In comparison, third waves are a doddle – if you can jump aboard early enough. These are like riding a tiger by its tail. You wake up and almost every day, you see another gain when you switch on. These are dream waves – and if you concentrated on finding only these potential third waves, you will have a very robust trading plan, provided you also have a solid money management regime.
This fourth wave in the euro has been operating since the March low of last year. And in that time, there have been only a few really great low-risk trade setups that have produced gains of several hundreds of pips. And last week, I showed the latest of these.
Here is the chart I showed last time:
Since December, the first great trade was going long at the start of the wedge on Draghi Day for a possible gain of 200–300 pips. Then a long wait while the wedge was quietly forming, and then the second great buy signal on 3 February as the market crashed up out of the wedge for another possible gain of 300–400 pips.

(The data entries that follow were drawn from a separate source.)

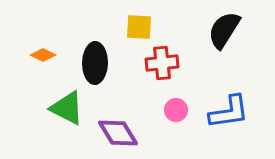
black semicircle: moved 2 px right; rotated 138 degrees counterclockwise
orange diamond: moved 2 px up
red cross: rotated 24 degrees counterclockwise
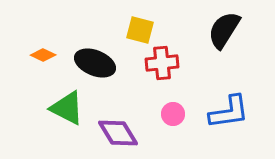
yellow square: moved 1 px right, 3 px down; rotated 12 degrees clockwise
black ellipse: rotated 69 degrees counterclockwise
pink circle: moved 3 px left, 4 px down
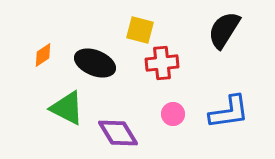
orange diamond: rotated 60 degrees counterclockwise
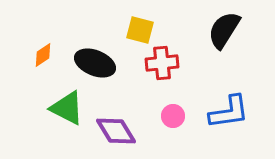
pink circle: moved 2 px down
purple diamond: moved 2 px left, 2 px up
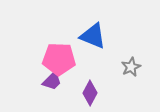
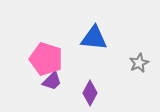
blue triangle: moved 1 px right, 2 px down; rotated 16 degrees counterclockwise
pink pentagon: moved 13 px left; rotated 16 degrees clockwise
gray star: moved 8 px right, 4 px up
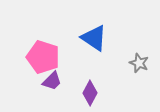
blue triangle: rotated 28 degrees clockwise
pink pentagon: moved 3 px left, 2 px up
gray star: rotated 24 degrees counterclockwise
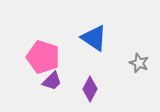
purple diamond: moved 4 px up
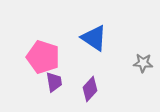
gray star: moved 4 px right; rotated 18 degrees counterclockwise
purple trapezoid: moved 2 px right, 1 px down; rotated 55 degrees counterclockwise
purple diamond: rotated 15 degrees clockwise
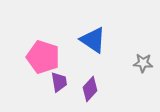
blue triangle: moved 1 px left, 2 px down
purple trapezoid: moved 5 px right
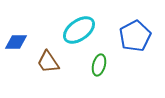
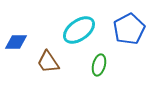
blue pentagon: moved 6 px left, 7 px up
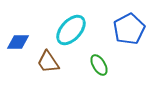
cyan ellipse: moved 8 px left; rotated 12 degrees counterclockwise
blue diamond: moved 2 px right
green ellipse: rotated 45 degrees counterclockwise
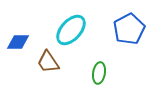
green ellipse: moved 8 px down; rotated 40 degrees clockwise
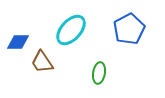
brown trapezoid: moved 6 px left
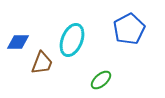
cyan ellipse: moved 1 px right, 10 px down; rotated 20 degrees counterclockwise
brown trapezoid: moved 1 px down; rotated 125 degrees counterclockwise
green ellipse: moved 2 px right, 7 px down; rotated 40 degrees clockwise
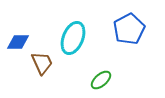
cyan ellipse: moved 1 px right, 2 px up
brown trapezoid: rotated 45 degrees counterclockwise
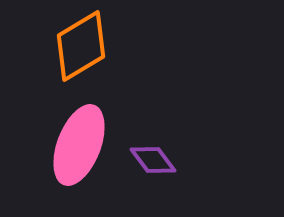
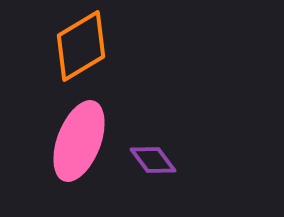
pink ellipse: moved 4 px up
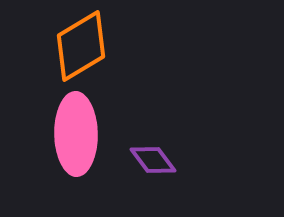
pink ellipse: moved 3 px left, 7 px up; rotated 22 degrees counterclockwise
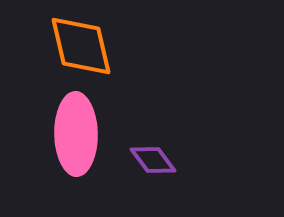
orange diamond: rotated 72 degrees counterclockwise
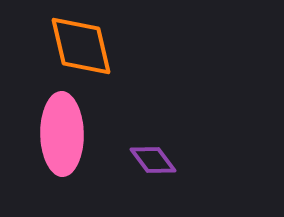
pink ellipse: moved 14 px left
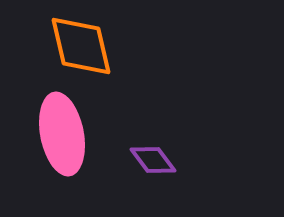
pink ellipse: rotated 10 degrees counterclockwise
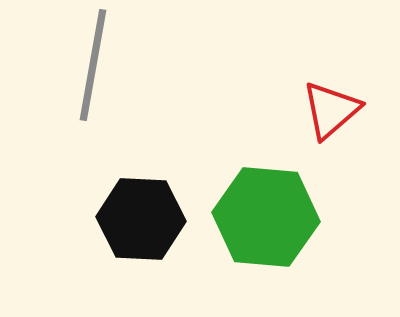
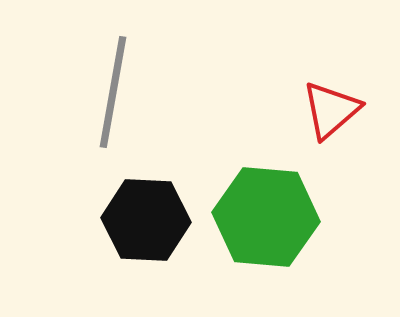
gray line: moved 20 px right, 27 px down
black hexagon: moved 5 px right, 1 px down
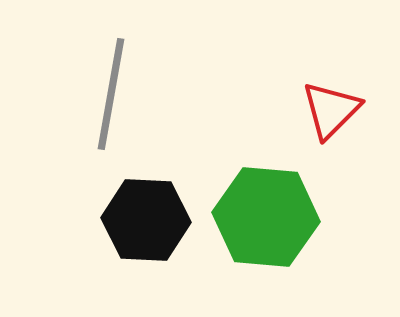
gray line: moved 2 px left, 2 px down
red triangle: rotated 4 degrees counterclockwise
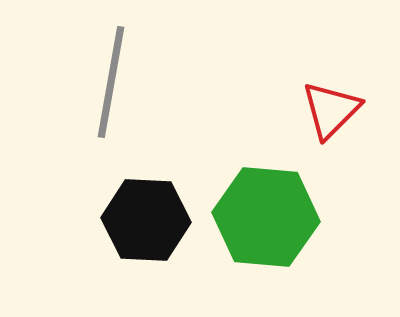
gray line: moved 12 px up
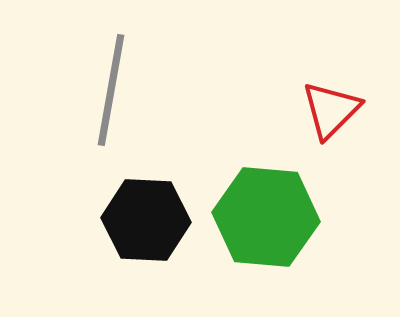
gray line: moved 8 px down
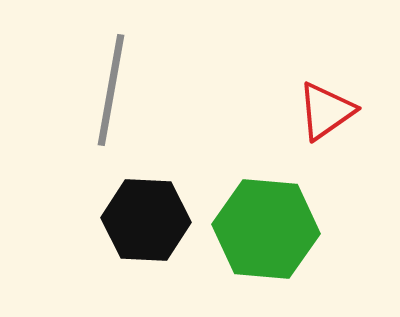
red triangle: moved 5 px left, 1 px down; rotated 10 degrees clockwise
green hexagon: moved 12 px down
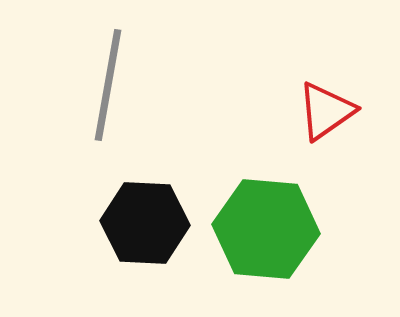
gray line: moved 3 px left, 5 px up
black hexagon: moved 1 px left, 3 px down
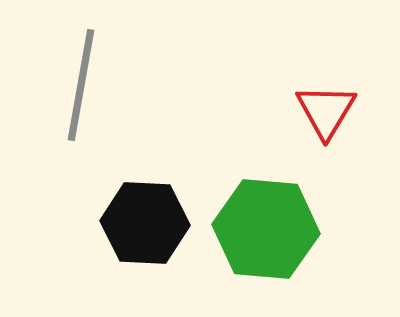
gray line: moved 27 px left
red triangle: rotated 24 degrees counterclockwise
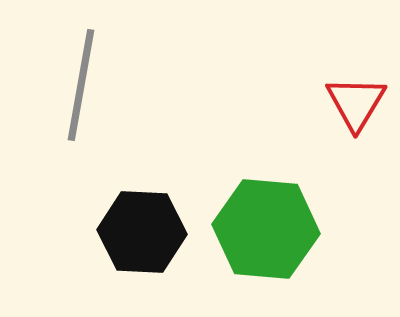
red triangle: moved 30 px right, 8 px up
black hexagon: moved 3 px left, 9 px down
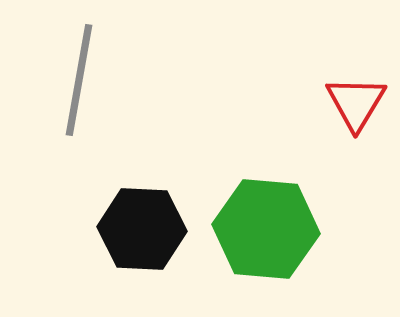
gray line: moved 2 px left, 5 px up
black hexagon: moved 3 px up
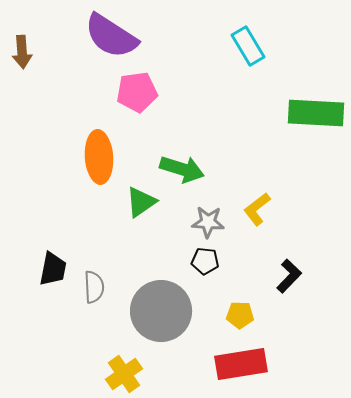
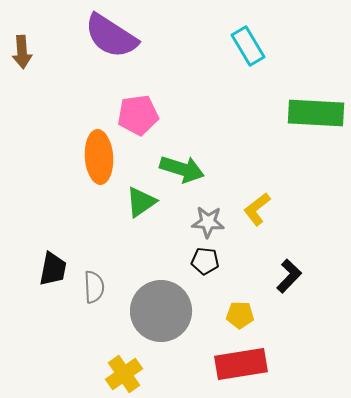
pink pentagon: moved 1 px right, 23 px down
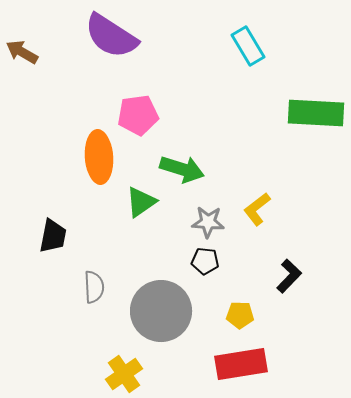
brown arrow: rotated 124 degrees clockwise
black trapezoid: moved 33 px up
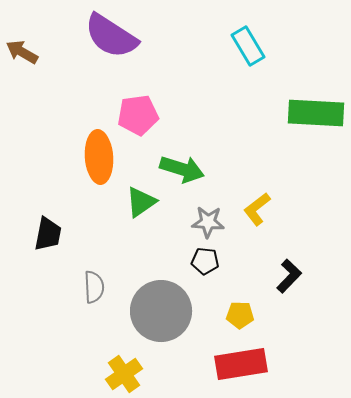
black trapezoid: moved 5 px left, 2 px up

But the standout feature of the chart is the extreme accuracy of my upside target at 1.1360. I arrived at this target using three independent methods, as I explained last week.
To recap, these targets are:
• A hit on the Fibonacci 38% retrace of the wave down off the wave 2 high.

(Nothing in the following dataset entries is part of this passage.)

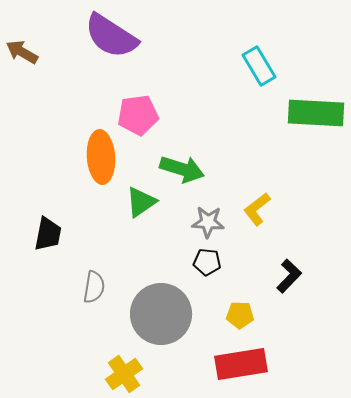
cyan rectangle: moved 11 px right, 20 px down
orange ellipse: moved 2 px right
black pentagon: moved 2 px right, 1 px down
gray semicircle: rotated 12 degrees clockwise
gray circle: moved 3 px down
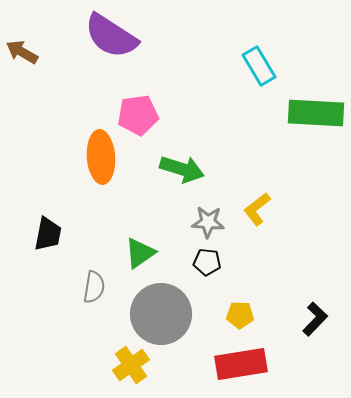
green triangle: moved 1 px left, 51 px down
black L-shape: moved 26 px right, 43 px down
yellow cross: moved 7 px right, 9 px up
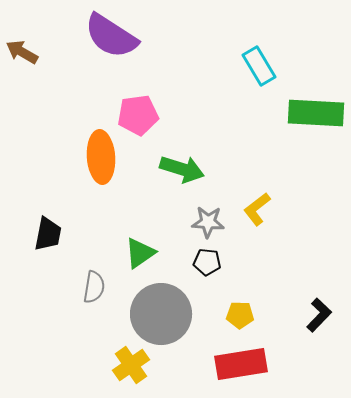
black L-shape: moved 4 px right, 4 px up
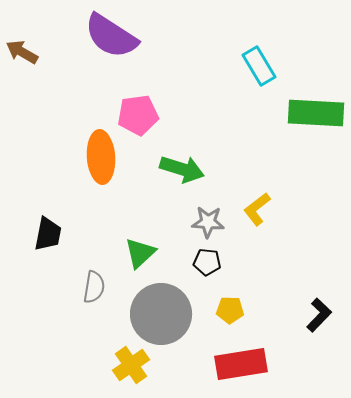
green triangle: rotated 8 degrees counterclockwise
yellow pentagon: moved 10 px left, 5 px up
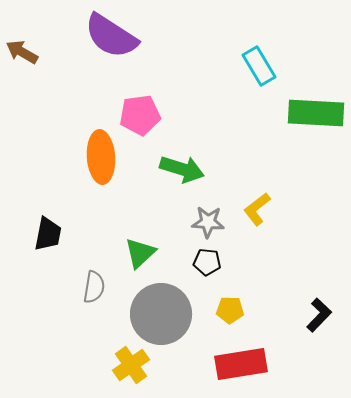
pink pentagon: moved 2 px right
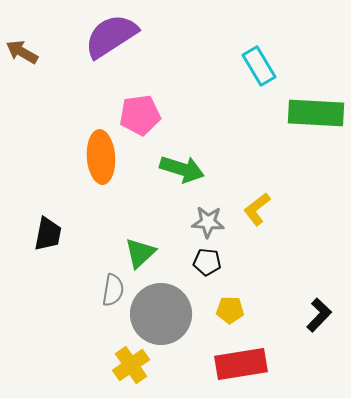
purple semicircle: rotated 114 degrees clockwise
gray semicircle: moved 19 px right, 3 px down
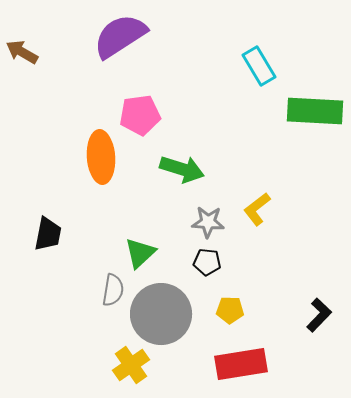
purple semicircle: moved 9 px right
green rectangle: moved 1 px left, 2 px up
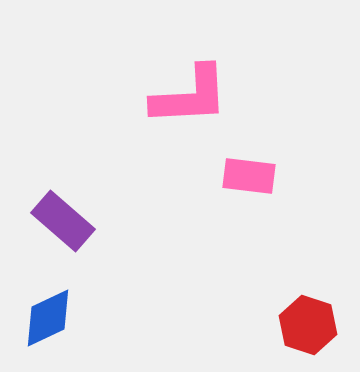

• A hit on the underside of a major tramline in a kiss.
• And equality of waves A and C.
My firm conclusion was that after hitting this target, the market would resume its decline in a new wave 5. I had found the top of wave 4 after a tortuous journey from the wave 3 low made back in March last year.
And this is the current hourly chart:
In the past week, the market has obliged by declining another 100–200 pips and now trades over 300 pips below the 1.1360 high.
The market is currently heading towards the extension of the blue upper wedge line, which now has become support (it was strong resistance while the market was trading within the wedge). That is my immediate target.
But that wedge contains a heck of a lot of congestion. That means any downside progress is likely to be likewise congested – and that means there should be some decent bounces where trades could be initiated.
How does all this fit into the bigger picture now?
Here is the weekly chart back to 2006:
These are the broad tramlines I see working with the lower line almost textbook. It has a superb set of prior pivot points (PPPs) in 2006 and three accurate touch points in the previous ten years.
Who says markets don’t have long memories? To doubters, just show them this chart. The latest bounce off lower tramline support in 2015 was precise – and occurred nine years after the PPPs.
But now with the market in retreat, my major target is back on that line. So depending on when it gets there will determine the target price level. If the market takes its time, the support will kick in at a lower level than otherwise.
But an eyeball reading puts that point at around parity. So that is my major target.